Pattern read: Five of this week’s headline deals involve non-traditional capital structures — corporate strategic equity, state co-investment, and private credit with EU guarantee. Pure VC-led rounds are absent from the top tier. European deep-tech is no longer primarily a venture-capital story.
📈Where EU Money Is Flowing
Corporate Strategics, AI Lab Spinouts, Private Credit
Corporate strategics are writing the growth-stage cheque. Google, Nvidia, RWE, and Rheinmetall each took direct equity stakes this week as operating companies, not through investment arms. This compresses the path from lab to deployment: a strategic equity holder is not waiting for a fund exit — it is building a supply-chain relationship. European deep-tech companies that attract a customer-investor get both capital and a route to market in the same transaction.
European AI research labs have found their commercial flywheel.
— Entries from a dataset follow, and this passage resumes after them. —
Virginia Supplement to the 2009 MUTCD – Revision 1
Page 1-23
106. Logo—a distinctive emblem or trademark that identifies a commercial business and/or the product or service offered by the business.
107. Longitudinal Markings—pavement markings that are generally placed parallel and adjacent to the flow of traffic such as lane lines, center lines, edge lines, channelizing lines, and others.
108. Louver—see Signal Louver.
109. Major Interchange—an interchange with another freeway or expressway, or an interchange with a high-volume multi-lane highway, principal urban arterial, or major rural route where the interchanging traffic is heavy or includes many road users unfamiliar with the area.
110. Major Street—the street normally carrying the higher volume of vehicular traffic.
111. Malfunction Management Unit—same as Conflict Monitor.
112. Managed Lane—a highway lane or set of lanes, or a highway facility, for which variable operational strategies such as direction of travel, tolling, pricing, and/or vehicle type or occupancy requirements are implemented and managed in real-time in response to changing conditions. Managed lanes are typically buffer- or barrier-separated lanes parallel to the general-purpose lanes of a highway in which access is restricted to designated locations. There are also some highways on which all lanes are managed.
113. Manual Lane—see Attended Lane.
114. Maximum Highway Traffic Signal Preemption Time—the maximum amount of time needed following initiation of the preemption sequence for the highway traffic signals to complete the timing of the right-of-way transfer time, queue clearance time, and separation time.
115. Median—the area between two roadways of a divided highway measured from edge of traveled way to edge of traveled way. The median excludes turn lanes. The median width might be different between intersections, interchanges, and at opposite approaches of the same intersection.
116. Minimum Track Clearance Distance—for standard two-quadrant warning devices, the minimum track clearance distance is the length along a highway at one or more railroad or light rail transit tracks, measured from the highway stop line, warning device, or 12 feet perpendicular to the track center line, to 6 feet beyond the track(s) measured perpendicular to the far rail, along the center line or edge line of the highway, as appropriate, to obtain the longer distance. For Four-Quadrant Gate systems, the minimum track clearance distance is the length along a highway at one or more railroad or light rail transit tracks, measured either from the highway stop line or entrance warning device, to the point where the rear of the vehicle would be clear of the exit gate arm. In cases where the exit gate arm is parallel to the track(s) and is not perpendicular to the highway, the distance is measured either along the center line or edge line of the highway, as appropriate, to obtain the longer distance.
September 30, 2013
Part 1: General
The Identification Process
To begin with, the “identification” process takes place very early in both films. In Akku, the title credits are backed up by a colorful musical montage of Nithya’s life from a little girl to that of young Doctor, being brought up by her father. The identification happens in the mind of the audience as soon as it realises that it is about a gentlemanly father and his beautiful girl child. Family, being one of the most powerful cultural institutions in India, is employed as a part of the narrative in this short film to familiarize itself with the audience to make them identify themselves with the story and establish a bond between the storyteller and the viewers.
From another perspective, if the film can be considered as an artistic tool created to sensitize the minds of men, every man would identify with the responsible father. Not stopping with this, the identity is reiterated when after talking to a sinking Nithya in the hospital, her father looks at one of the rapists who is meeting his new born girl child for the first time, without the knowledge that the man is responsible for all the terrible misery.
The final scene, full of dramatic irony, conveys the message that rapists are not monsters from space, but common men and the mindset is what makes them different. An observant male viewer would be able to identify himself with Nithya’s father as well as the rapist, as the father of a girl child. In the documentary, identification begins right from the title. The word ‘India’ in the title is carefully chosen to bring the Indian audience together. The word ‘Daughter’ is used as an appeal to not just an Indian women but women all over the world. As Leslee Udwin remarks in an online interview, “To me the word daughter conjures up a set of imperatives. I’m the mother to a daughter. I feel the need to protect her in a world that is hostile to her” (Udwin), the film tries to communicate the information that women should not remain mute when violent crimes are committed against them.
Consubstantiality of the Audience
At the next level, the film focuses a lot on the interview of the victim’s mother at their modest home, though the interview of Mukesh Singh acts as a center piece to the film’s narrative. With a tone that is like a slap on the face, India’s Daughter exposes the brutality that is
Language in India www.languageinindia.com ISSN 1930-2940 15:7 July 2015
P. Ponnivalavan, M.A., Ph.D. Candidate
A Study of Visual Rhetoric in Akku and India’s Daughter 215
Gradium was spun out of Kyutai, a Paris-based non-profit AI lab backed by Xavier Niel. The same week Nvidia backed the spinout, the EU finalised AI Act simplifications extending compliance deadlines for high-risk AI applications. The French research pipeline — CNRS, INRIA, Kyutai — is now producing commercially viable teams at a pace that attracts the same US chip-company capital flowing to OpenAI’s closest partners. That is a structural shift in European AI’s position in the global ecosystem.
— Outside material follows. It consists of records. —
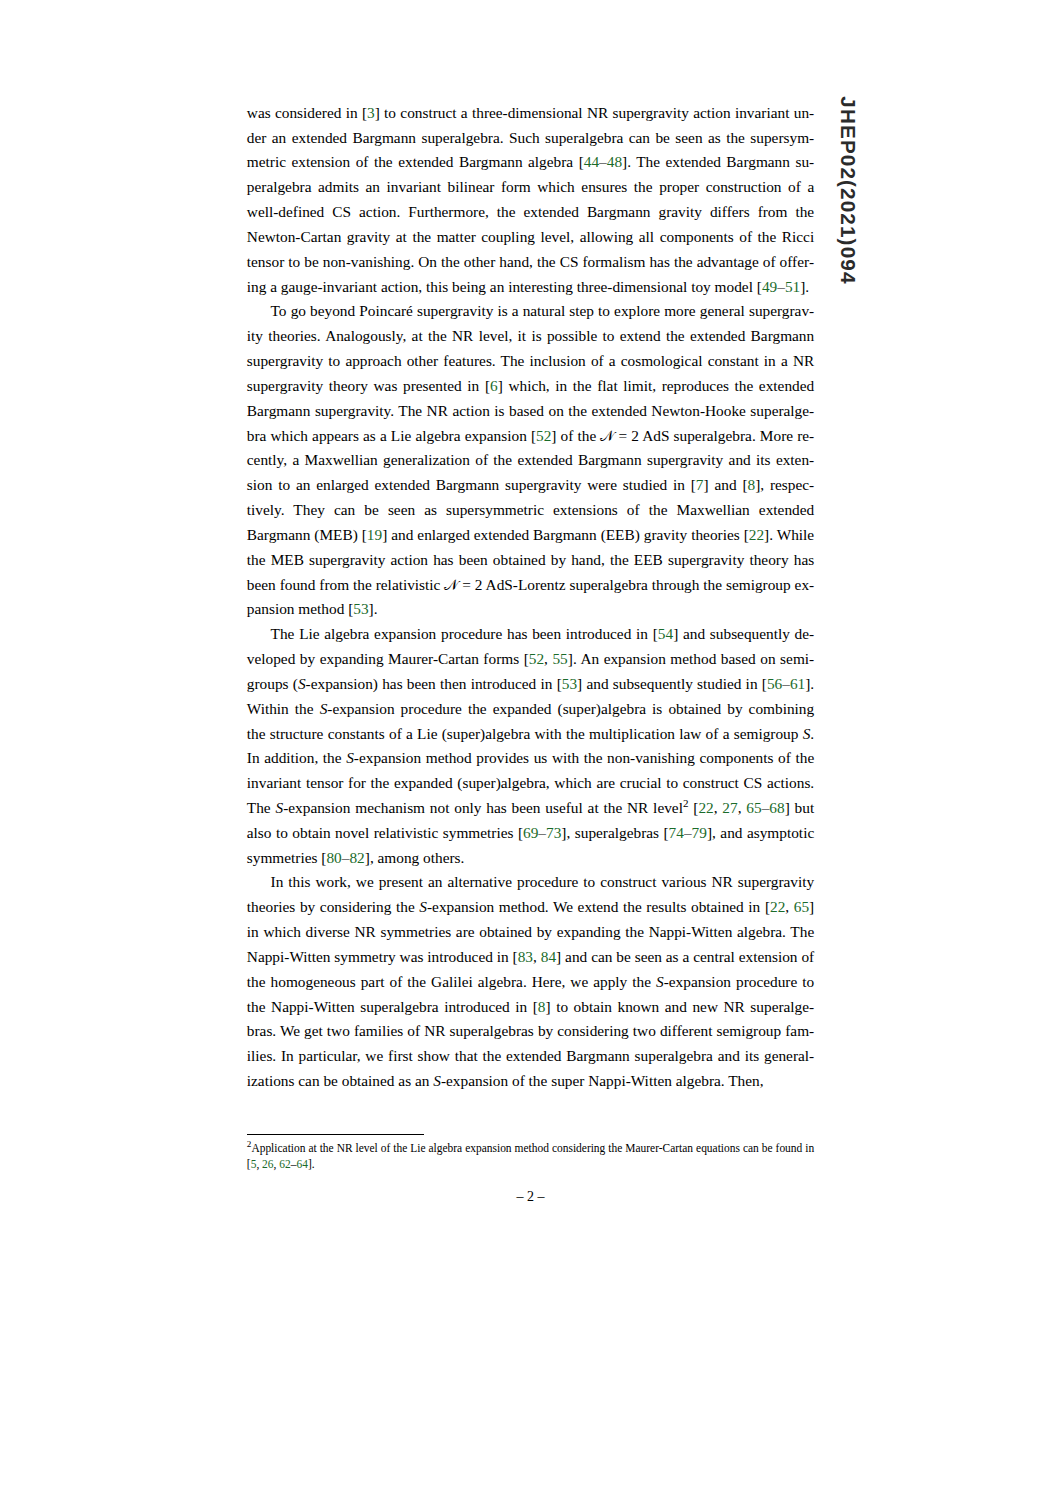JHEP02(2021)094
was considered in [3] to construct a three-dimensional NR supergravity action invariant under an extended Bargmann superalgebra. Such superalgebra can be seen as the supersymmetric extension of the extended Bargmann algebra [44–48]. The extended Bargmann superalgebra admits an invariant bilinear form which ensures the proper construction of a well-defined CS action. Furthermore, the extended Bargmann gravity differs from the Newton-Cartan gravity at the matter coupling level, allowing all components of the Ricci tensor to be non-vanishing. On the other hand, the CS formalism has the advantage of offering a gauge-invariant action, this being an interesting three-dimensional toy model [49–51].
To go beyond Poincaré supergravity is a natural step to explore more general supergravity theories. Analogously, at the NR level, it is possible to extend the extended Bargmann supergravity to approach other features. The inclusion of a cosmological constant in a NR supergravity theory was presented in [6] which, in the flat limit, reproduces the extended Bargmann supergravity. The NR action is based on the extended Newton-Hooke superalgebra which appears as a Lie algebra expansion [52] of the 𝒩 = 2 AdS superalgebra. More recently, a Maxwellian generalization of the extended Bargmann supergravity and its extension to an enlarged extended Bargmann supergravity were studied in [7] and [8], respectively. They can be seen as supersymmetric extensions of the Maxwellian extended Bargmann (MEB) [19] and enlarged extended Bargmann (EEB) gravity theories [22]. While the MEB supergravity action has been obtained by hand, the EEB supergravity theory has been found from the relativistic 𝒩 = 2 AdS-Lorentz superalgebra through the semigroup expansion method [53].
The Lie algebra expansion procedure has been introduced in [54] and subsequently developed by expanding Maurer-Cartan forms [52, 55]. An expansion method based on semigroups (S-expansion) has been then introduced in [53] and subsequently studied in [56–61]. Within the S-expansion procedure the expanded (super)algebra is obtained by combining the structure constants of a Lie (super)algebra with the multiplication law of a semigroup S. In addition, the S-expansion method provides us with the non-vanishing components of the invariant tensor for the expanded (super)algebra, which are crucial to construct CS actions. The S-expansion mechanism not only has been useful at the NR level2 [22, 27, 65–68] but also to obtain novel relativistic symmetries [69–73], superalgebras [74–79], and asymptotic symmetries [80–82], among others.
In this work, we present an alternative procedure to construct various NR supergravity theories by considering the S-expansion method. We extend the results obtained in [22, 65] in which diverse NR symmetries are obtained by expanding the Nappi-Witten algebra. The Nappi-Witten symmetry was introduced in [83, 84] and can be seen as a central extension of the homogeneous part of the Galilei algebra. Here, we apply the S-expansion procedure to the Nappi-Witten superalgebra introduced in [8] to obtain known and new NR superalgebras. We get two families of NR superalgebras by considering two different semigroup families. In particular, we first show that the extended Bargmann superalgebra and its generalizations can be obtained as an S-expansion of the super Nappi-Witten algebra. Then,
2Application at the NR level of the Lie algebra expansion method considering the Maurer-Cartan equations can be found in [5, 26, 62–64].
– 2 –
Private credit plus EU guarantee is becoming a climate-finance toolkit. InSoil’s €120M facility from Pollen Street, guaranteed by the EIF under InvestEU, is a clear example of the EU’s leverage mechanism: public guarantees unlocking private capital at 4–5x the guarantee face value. Expect more private credit funds to copy this structure across sectors — agricultural lending today, bioeconomy and industrial decarbonisation next. The EU Innovation Fund’s ongoing calls (€5.2B earmarked from EU ETS revenues) run a parallel track for large industrial projects; the EIF guarantee model is its SME-scale equivalent.
💡One Move
Start Your Eurostars Application This Week
Eurostars 3 Call 11 opened on 9 July and closes 10 September — exactly eight weeks from today. It is the EU’s instrument for close-to-market R&D projects led by innovative SMEs that require cross-border collaboration: at least two partners from two different Eurostars countries (37 eligible), with the SME holding at least 50% of the project budget. Awards run €300,000–€500,000 per partner. Around 500 applications arrive per call; approximately 100 are funded, giving Eurostars a 20% success rate — meaningfully higher than EIC Pathfinder’s.
The practical steps are time-bound. Applications must be submitted through myeurekaproject.org, but your national funding body must confirm your project’s eligibility before submission begins — a process that typically takes one to two weeks. Contact your national body this week. Identify your cross-border partner: an existing customer, supplier, or research collaborator in another Eurostars-eligible country is the most natural fit. Eight weeks is the minimum viable preparation window, and the clock started Thursday. Eurostars experience also strengthens a future EIC Accelerator full proposal — particularly the innovation merit and team evaluation criteria — making this application a strategic double investment for founders with a longer grant roadmap.